B. ' Value of the definition. ' -- In the Convention now under consideration the enumeration of the persons belonging to the armed forces has none of the importance which it has in the Third Convention. Its value in the present Convention is purely theoretical.
Article 4 of the Third Convention
is constitutive in character; and the enumeration which it gives is comprehensive. If an individual not belonging to one of the categories specified is captured after committing hostile acts, he may find himself denied the right to be treated as a prisoner of war, not to mention the punishments which may be inflicted on him.
On the other hand, this enumeration has not by any means the same significance in Article 13 of the First Convention
. In virtue of a humanitarian principle, universally recognized in international law, of which the Geneva Conventions are merely the practical expression, any wounded or sick person whatever, even a ' franc-tireur ' or a criminal, is entitled to respect and humane treatment and the care which his condition requires. Even civilians, when they are wounded or sick, have the benefit of humanitarian safeguards (as embodied in Part II of the Fourth Geneva Convention of 1949) very similar to those which the First Convention prescribes in the case of members of the armed forces; and the applicability of these safeguards is quite general. In this respect the two Conventions are entirely complementary, and cover the whole field of human suffering.
Article 13 cannot therefore in any way entitle a belligerent to refrain from respecting a wounded person, or to deny him the requisite treatment, even where he does not belong to one of the categories specified in the Article. Any wounded person, whoever he may be, must be treated by the enemy in accordance with the Geneva Convention. When a wounded person falls into the enemy's hands, the latter will have ample time to consider, at the proper time and place, what his status is, and whether he is or is not a prisoner of war.
At most, Article 13 will serve to determine under what Convention the wounded man is to be respected and cared for. Moreover, since [p.146] Article 14 of the Convention
stipulates that wounded and sick who fall into enemy hands are to be prisoners of war, it was desirable that the First and Third Conventions should be in exact concordance on the point. That does not, however, in any way alter the fact that the decision to expand Article 13 was taken in order to satisfy a desire for precision and not to meet a vital need.

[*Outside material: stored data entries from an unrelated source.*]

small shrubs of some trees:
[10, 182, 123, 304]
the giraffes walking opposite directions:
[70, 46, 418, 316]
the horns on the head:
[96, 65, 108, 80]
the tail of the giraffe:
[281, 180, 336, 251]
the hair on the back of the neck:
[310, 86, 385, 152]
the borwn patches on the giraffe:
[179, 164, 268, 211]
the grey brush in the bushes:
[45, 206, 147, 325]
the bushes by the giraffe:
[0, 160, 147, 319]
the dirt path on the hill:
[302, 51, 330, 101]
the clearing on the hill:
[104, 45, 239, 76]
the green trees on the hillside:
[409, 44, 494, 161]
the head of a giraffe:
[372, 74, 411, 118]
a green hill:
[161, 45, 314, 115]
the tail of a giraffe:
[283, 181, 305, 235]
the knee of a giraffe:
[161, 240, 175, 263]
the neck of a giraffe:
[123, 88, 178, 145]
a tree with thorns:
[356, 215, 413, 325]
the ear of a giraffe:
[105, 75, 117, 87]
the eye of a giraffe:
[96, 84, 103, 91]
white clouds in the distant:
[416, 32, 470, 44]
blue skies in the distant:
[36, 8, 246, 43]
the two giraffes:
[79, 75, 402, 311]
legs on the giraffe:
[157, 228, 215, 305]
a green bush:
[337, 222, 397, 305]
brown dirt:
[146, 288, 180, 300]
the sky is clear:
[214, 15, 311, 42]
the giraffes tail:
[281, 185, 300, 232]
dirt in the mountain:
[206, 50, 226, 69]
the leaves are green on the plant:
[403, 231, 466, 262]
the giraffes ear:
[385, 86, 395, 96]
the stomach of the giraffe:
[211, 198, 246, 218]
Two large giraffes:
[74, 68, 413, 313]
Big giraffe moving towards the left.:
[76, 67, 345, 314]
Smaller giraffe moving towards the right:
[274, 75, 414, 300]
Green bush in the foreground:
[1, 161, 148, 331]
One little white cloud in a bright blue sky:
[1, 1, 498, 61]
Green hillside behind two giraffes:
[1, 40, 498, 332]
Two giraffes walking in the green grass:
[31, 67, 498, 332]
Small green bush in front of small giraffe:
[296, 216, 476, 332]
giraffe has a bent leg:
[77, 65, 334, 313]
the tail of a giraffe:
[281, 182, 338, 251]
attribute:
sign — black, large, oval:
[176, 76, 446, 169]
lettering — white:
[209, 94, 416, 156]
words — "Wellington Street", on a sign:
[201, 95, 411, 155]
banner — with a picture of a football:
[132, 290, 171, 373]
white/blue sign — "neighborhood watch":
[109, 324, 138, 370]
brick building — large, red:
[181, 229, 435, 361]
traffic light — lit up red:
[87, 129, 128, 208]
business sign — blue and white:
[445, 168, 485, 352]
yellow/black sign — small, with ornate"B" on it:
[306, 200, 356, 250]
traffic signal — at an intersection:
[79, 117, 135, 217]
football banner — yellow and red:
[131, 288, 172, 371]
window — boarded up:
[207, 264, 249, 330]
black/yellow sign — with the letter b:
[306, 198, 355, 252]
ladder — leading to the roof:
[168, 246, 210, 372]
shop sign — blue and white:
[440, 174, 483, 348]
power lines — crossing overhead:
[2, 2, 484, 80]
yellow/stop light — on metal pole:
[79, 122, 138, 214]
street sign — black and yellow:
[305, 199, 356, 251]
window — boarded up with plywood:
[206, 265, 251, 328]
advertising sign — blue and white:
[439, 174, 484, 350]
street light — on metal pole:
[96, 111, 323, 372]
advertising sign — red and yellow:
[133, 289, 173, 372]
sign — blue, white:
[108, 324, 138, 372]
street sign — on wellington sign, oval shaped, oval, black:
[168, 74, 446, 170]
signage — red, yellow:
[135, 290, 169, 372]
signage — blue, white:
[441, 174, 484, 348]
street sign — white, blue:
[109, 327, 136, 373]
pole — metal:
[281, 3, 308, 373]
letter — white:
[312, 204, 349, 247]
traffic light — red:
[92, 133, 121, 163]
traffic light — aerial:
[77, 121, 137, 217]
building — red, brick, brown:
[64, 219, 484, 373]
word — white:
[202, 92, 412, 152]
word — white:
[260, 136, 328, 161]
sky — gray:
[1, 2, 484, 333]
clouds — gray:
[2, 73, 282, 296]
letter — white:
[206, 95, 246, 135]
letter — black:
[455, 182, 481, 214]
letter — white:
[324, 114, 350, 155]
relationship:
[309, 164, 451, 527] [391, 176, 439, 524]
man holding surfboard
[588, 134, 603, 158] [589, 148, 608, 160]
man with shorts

C. ' The different categories. ' -- As Article 13 has its origin, and finds its real significance, in the Convention relative to the treatment of prisoners of war, the different categories which it enumerates cannot usefully be considered except in connection with the Third Convention. It will suffice to say that Article 13 of the First Convention in its recapitulation of the categories specified in Article 4 of the Third Convention
has not included those referred to in the latter Article under Part B. Part B relates to persons already in enemy hands or to persons coming under the control of a neutral Power; and such persons will not be found lying wounded or sick on battlefields.